Chair of Multimedia Telecommunications and Microelectronics - Audio Research Group

AM/FM Modeling of Harmonic Sounds

Demonstration: mute horn

Download all the audio files from this page in a single ZIP archive (2.3MB).

A raspy, aggressive, growling sound of a mute horn is analyzed in this example. The challenge here is in the rapid variations of the tone that are probably caused by moisture which is condensed in the mouthpiece. These variations are rapid modulations apparent in the spectrogram (especially in the 4th note). A harmonically constrained sinusoidal model represents these varying partials through amplitude and frequency variations of sinusoidal tracks. Since high frame rate is necessary for such representation, there is an audible degradation if the trajectories are too much smoothed. At the same time, the AMFM model is able to re-synthesize this sound quite accurately with the help of the prototype signal.

Original sound (WAV file, 44.1kHz, 16bit, 370kB)

Reconstructed sound (WAV file, 44.1kHz, 16bit, 313kB) obtained from synthesis based on F0 + Harmonic Envelope subsampled 1:1000
(A phase incoherent, baseline heterodyne analysis, acting as a mock-up of a perfect harmonic sinusoidal model, without residual noise)

Reconstructed sound (WAV file, 44.1kHz, 16bit, 313kB) obtained from synthesis based on instantaneous F0 + Harmonic Envelope subsampled 1:1000 + prototype signal. NOTE: no residual noise is modeled in this example.

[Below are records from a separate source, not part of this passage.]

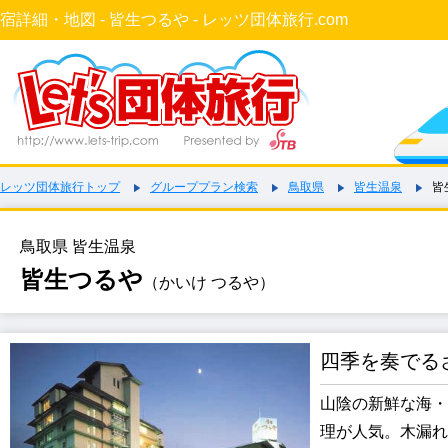
宿詳細・地図 - 皆生つるや - レッツ団体旅行.com
レッツ団体旅行トップ
グループプラン検索
鳥取県
皆生温泉
皆
鳥取県 皆生温泉
皆生つるや
（かいけ つるや）
四季を奏でる
山陰の新鮮な海・
理が人気。木漏れ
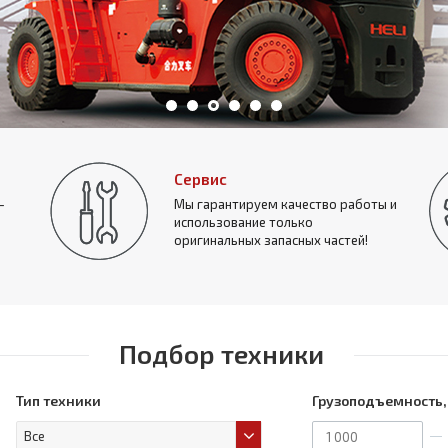
Сервис
-
Мы гарантируем качество работы и
использование только
оригинальных запасных частей!
Подбор техники
Тип техники
Грузоподъемность,
Все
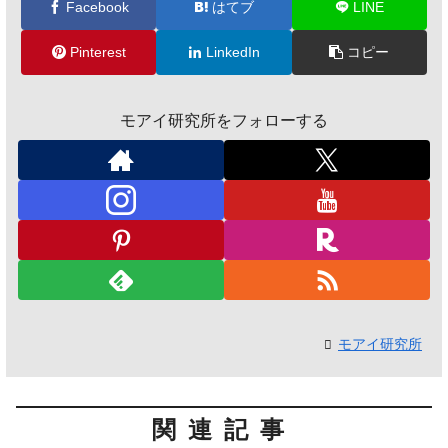
Facebook
はてブ
LINE
Pinterest
LinkedIn
コピー
モアイ研究所をフォローする
モアイ研究所
関連記事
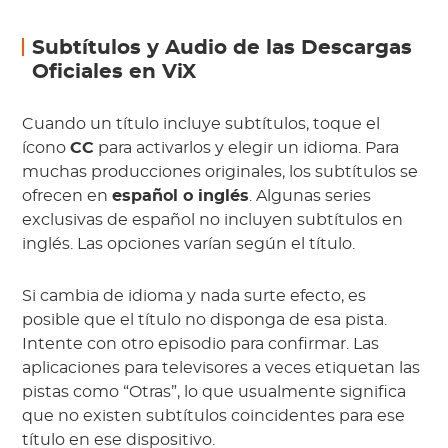
Subtítulos y Audio de las Descargas
Oficiales en ViX
Cuando un título incluye subtítulos, toque el
ícono
CC
para activarlos y elegir un idioma. Para
muchas producciones originales, los subtítulos se
ofrecen en
español o inglés
. Algunas series
exclusivas de español no incluyen subtítulos en
inglés. Las opciones varían según el título.
Si cambia de idioma y nada surte efecto, es
posible que el título no disponga de esa pista.
Intente con otro episodio para confirmar. Las
aplicaciones para televisores a veces etiquetan las
pistas como “Otras”, lo que usualmente significa
que no existen subtítulos coincidentes para ese
título en ese dispositivo.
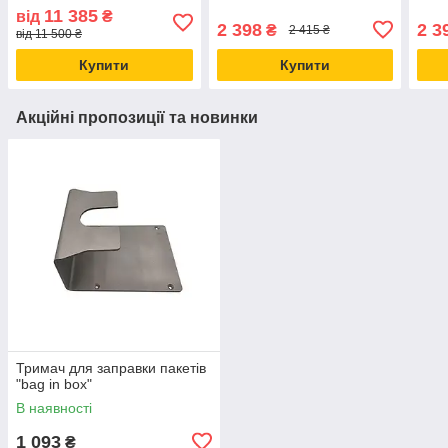
магазин розливного вина
хв, 12 В, Обладнання для
Jeth
11 385
від
₴
bag-in-box
12 В
2 398
2 3
₴
2 415 ₴
від 11 500 ₴
Купити
Купити
Акційні пропозиції та новинки
Тримач для заправки пакетів
"bag in box"
В наявності
1 093
₴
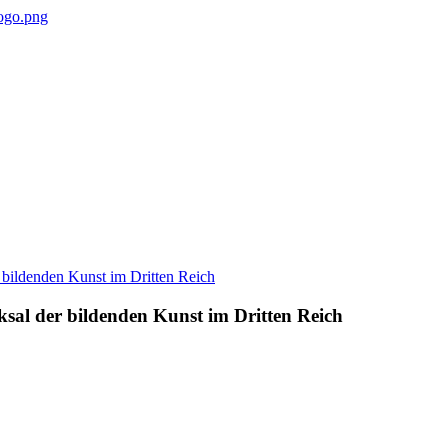
sal der bildenden Kunst im Dritten Reich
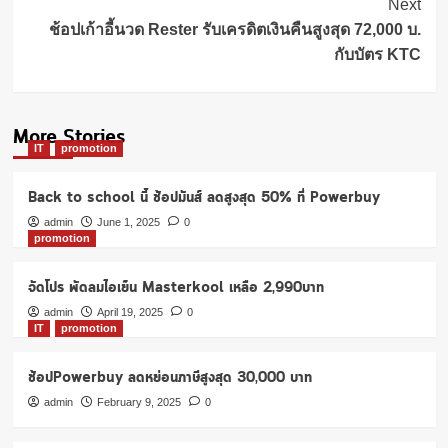
Next
ช้อปเก้าอี้นวด Rester รับเครดิตเงินคืนสูงสุด 72,000 บ.
กับบัตร KTC
More Stories
IT
promotion
Back to school นี้ ช้อปมันส์ ลดสูงสุด 50% ที่ Powerbuy
admin
June 1, 2025
0
promotion
จัดโปร พัดลมไอเย็น Masterkool เหลือ 2,990บาท
admin
April 19, 2025
0
IT
promotion
ช้อปPowerbuy ลดหย่อนภาษีสูงสุด 30,000 บาท
admin
February 9, 2025
0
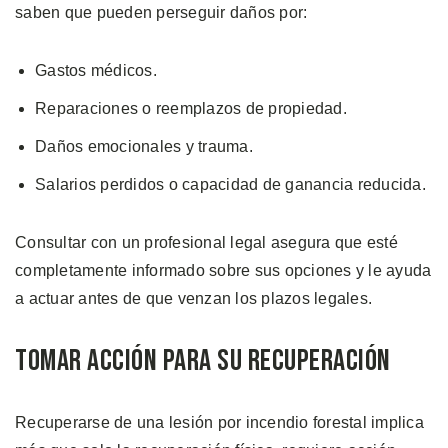
saben que pueden perseguir daños por:
Gastos médicos.
Reparaciones o reemplazos de propiedad.
Daños emocionales y trauma.
Salarios perdidos o capacidad de ganancia reducida.
Consultar con un profesional legal asegura que esté
completamente informado sobre sus opciones y le ayuda
a actuar antes de que venzan los plazos legales.
Tomar Acción para su Recuperación
Recuperarse de una lesión por incendio forestal implica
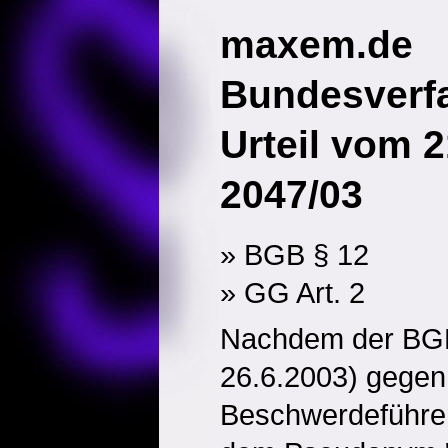
maxem.de
Bundesverfa
Urteil vom 
2047/03
» BGB § 12
» GG Art. 2
Nachdem der BGH 
26.6.2003) gegen
Beschwerdeführer,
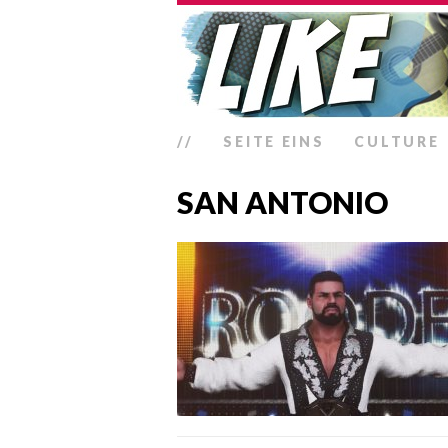
//
SEITE EINS
CULTURE
SAN ANTONIO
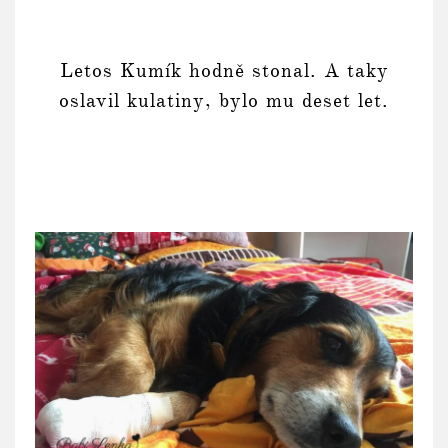
Letos Kumík hodně stonal. A taky
oslavil kulatiny, bylo mu deset let.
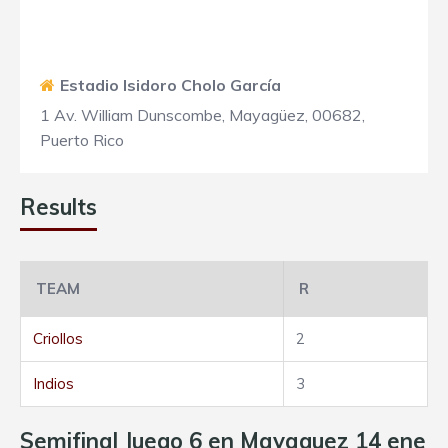
Estadio Isidoro Cholo García
1 Av. William Dunscombe, Mayagüez, 00682,
Puerto Rico
Results
TEAM
R
Criollos
2
Indios
3
Semifinal Juego 6 en Mayaguez 14 ene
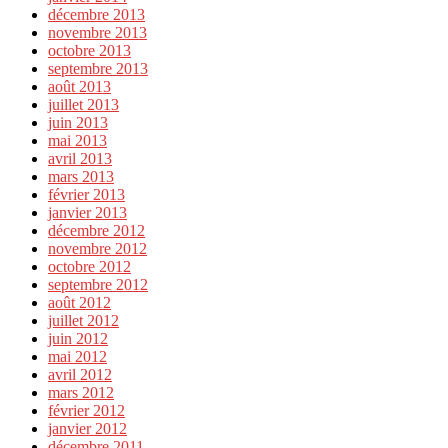
décembre 2013
novembre 2013
octobre 2013
septembre 2013
août 2013
juillet 2013
juin 2013
mai 2013
avril 2013
mars 2013
février 2013
janvier 2013
décembre 2012
novembre 2012
octobre 2012
septembre 2012
août 2012
juillet 2012
juin 2012
mai 2012
avril 2012
mars 2012
février 2012
janvier 2012
décembre 2011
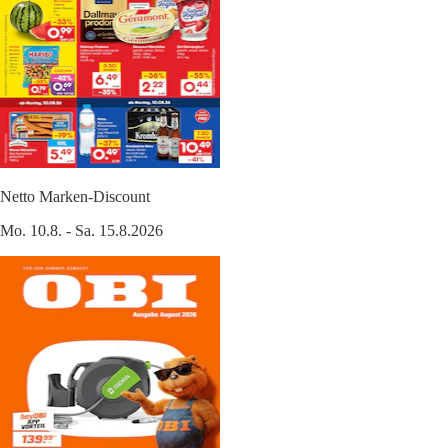
Netto Marken-Discount
Mo. 10.8. - Sa. 15.8.2026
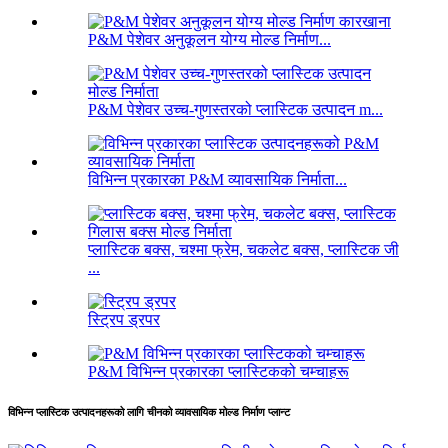
P&M पेशेवर अनुकूलन योग्य मोल्ड निर्माण...
P&M पेशेवर उच्च-गुणस्तरको प्लास्टिक उत्पादन m...
विभिन्न प्रकारका P&M व्यावसायिक निर्माता...
प्लास्टिक बक्स, चश्मा फ्रेम, चकलेट बक्स, प्लास्टिक जी
...
स्ट्रिप ड्रपर
P&M विभिन्न प्रकारका प्लास्टिकको चम्चाहरू
विभिन्न प्लास्टिक उत्पादनहरूको लागि चीनको व्यावसायिक मोल्ड निर्माण प्लान्ट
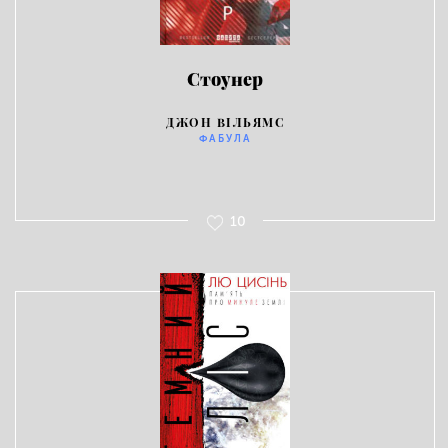
Стоунер
ДЖОН ВІЛЬЯМС
ФАБУЛА
10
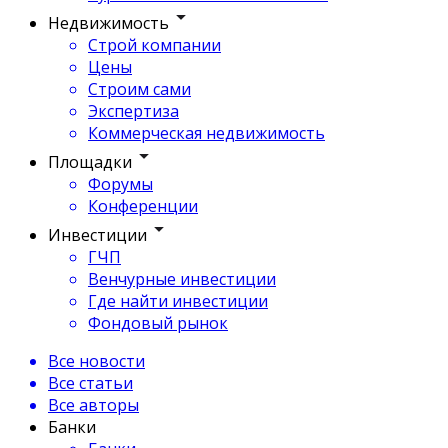
Недвижимость
Строй компании
Цены
Строим сами
Экспертиза
Коммерческая недвижимость
Площадки
Форумы
Конференции
Инвестиции
ГЧП
Венчурные инвестиции
Где найти инвестиции
Фондовый рынок
Все новости
Все статьи
Все авторы
Банки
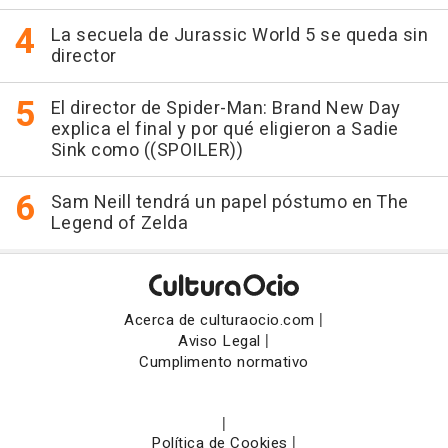
La secuela de Jurassic World 5 se queda sin
director
El director de Spider-Man: Brand New Day
explica el final y por qué eligieron a Sadie
Sink como ((SPOILER))
Sam Neill tendrá un papel póstumo en The
Legend of Zelda
|
Acerca de culturaocio.com
|
Aviso Legal
Cumplimento normativo
|
|
Política de Cookies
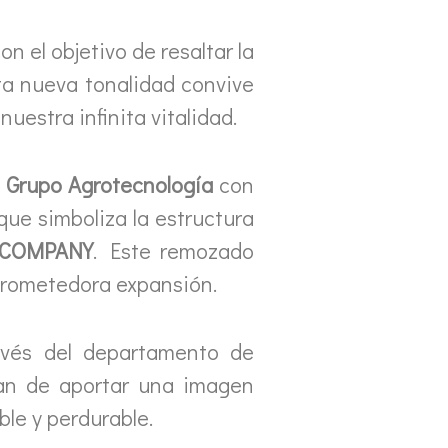
on el objetivo de resaltar la
sta nueva tonalidad convive
uestra infinita vitalidad.
e
Grupo Agrotecnología
con
 que simboliza la estructura
 COMPANY
. Este remozado
 prometedora expansión.
ravés del departamento de
tan de aportar una imagen
ble y perdurable.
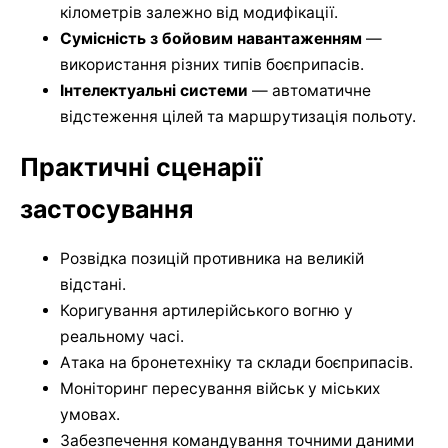
кілометрів залежно від модифікації.
Сумісність з бойовим навантаженням
—
використання різних типів боєприпасів.
Інтелектуальні системи
— автоматичне
відстеження цілей та маршрутизація польоту.
Практичні сценарії
застосування
Розвідка позицій противника на великій
відстані.
Коригування артилерійського вогню у
реальному часі.
Атака на бронетехніку та склади боєприпасів.
Моніторинг пересування військ у міських
умовах.
Забезпечення командування точними даними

Reconstructed sound (WAV file, 44.1kHz, 16bit, 313kB) obtained from synthesis based on F0 + Harmonic Envelope subsampled 1:1000 + a noise residual modeled by 10-th order WLPC.

Reconstructed sound (WAV file, 44.1kHz, 16bit, 313kB) obtained from synthesis based on instantaneous F0 + Harmonic Envelope subsampled 1:1000 + prototype signal. As above, the noise residual is modeled by 10-th order WLPC.


Reconstructed sound (WAV file, 44.1kHz, 16bit, 314kB) obtained from the SMS technique with frame rate 44Hz (hop = 1000 samples) and no residual noise.


Reconstructed sound (WAV file, 44.1kHz, 16bit, 314kB) obtained from the SMS technique (as above) + background noise modeled using 10-order WLPC. We used our own noise model in this example, since the traditional LPC-based model in the SMS software produced too much artifacts.

Reconstructed sound (WAV file, 44.1kHz, 16bit, 312kB) obtained from the LORIS technique bandwidth association region width of 250Hz. The "distill" option of the LORIS software was apparently unsuccessful in its attempt at constraining the partials to harmonic overtones of the fundamental. Note also that the amount of noise has been over-estimated.